Review of Prince Caspian by C.S. Lewis
I think I have struck upon something, if I want to be transported to a magical world, I need to stand in a train station in England. While Harry Potter’s journey took a little more faith that running at a concrete column would not obliterate you and instead transport you safely to the other side the Pevensie children just simply begin their adventure while sitting on a railway seat awaiting their appropriate trains.
We meet back up with the Penvensie children a year after their return from Narnia while they prepare to head off to boarding school. The children land in a middle of a thicket of trees, while it feels familiar nothing looks familiar. As they start exploring they come to the realization that they are in the ruins of Cair Paravel and a great deal of time must have passed in Narnia. They aren’t sure why they are here or what has brought them back.
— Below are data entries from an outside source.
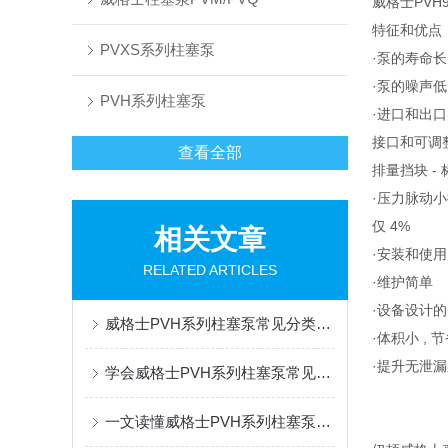
威格士PVH
特征和优点
PVXS系列柱塞泵
·泵的寿命长
·泵的噪声低
PVH系列柱塞泵
·进口和出
接口和可调
查看全部
排量挡块 - 
·压力脉动
仅 4%
相关文章
·安装和使
RELATED ARTICLES
·维护简单
·设备设计
威格士PVH系列柱塞泵常见分类有哪些，看完你就知道了
·体积小 , 
·提升无泄
学会威格士PVH系列柱塞泵常见故障排除，既省心又省钱
一文读懂威格士PVH系列柱塞泵结构组成，就是这么简单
Saving the life of a dwarf named Trumpkin enlightens them to the plight of Prince Caspian and Old Narnia versus King Miraz and the Telmarines.
“Wouldn't it be dreadful if some day in our own world, at home,
men started going wild inside, like the animals here, and still
look like men, so that you'd never know which were which?”
Lucy to Susan
Once again the children are faced with the forces of good versus evil. Can they trust themselves enough to follow the right path or do they still require outside guidance? Susan has somewhat taken on Edmund’s role in this book and is constantly snippety to her siblings and doubting their worth. Edmund seems to have grown some from his experiences in the first book, as when faced with backing Lucy he remembers his betrayal and how she was right in her belief of Narnia and Aslan.
Aslan takes a more backseat in this edition and allows the children more freedom to find their path. He tries to gently nudge them by allowing Lucy to see him, when she is unable to persuade them to follow the path she wishes to take they trudge along a path into danger. Aslan then reveals himself to her again and tells her she must either convince them to follow her or take the path she knows to be right on her own. These types of subtle hints to children can demonstrate the principle of “just because your friends do XXX doesn’t mean you should too.” It is easy to get swept up in peer pressure and not feel strong enough to stand up for yourself and take a different path.
Can’t wait to start the next book in the series.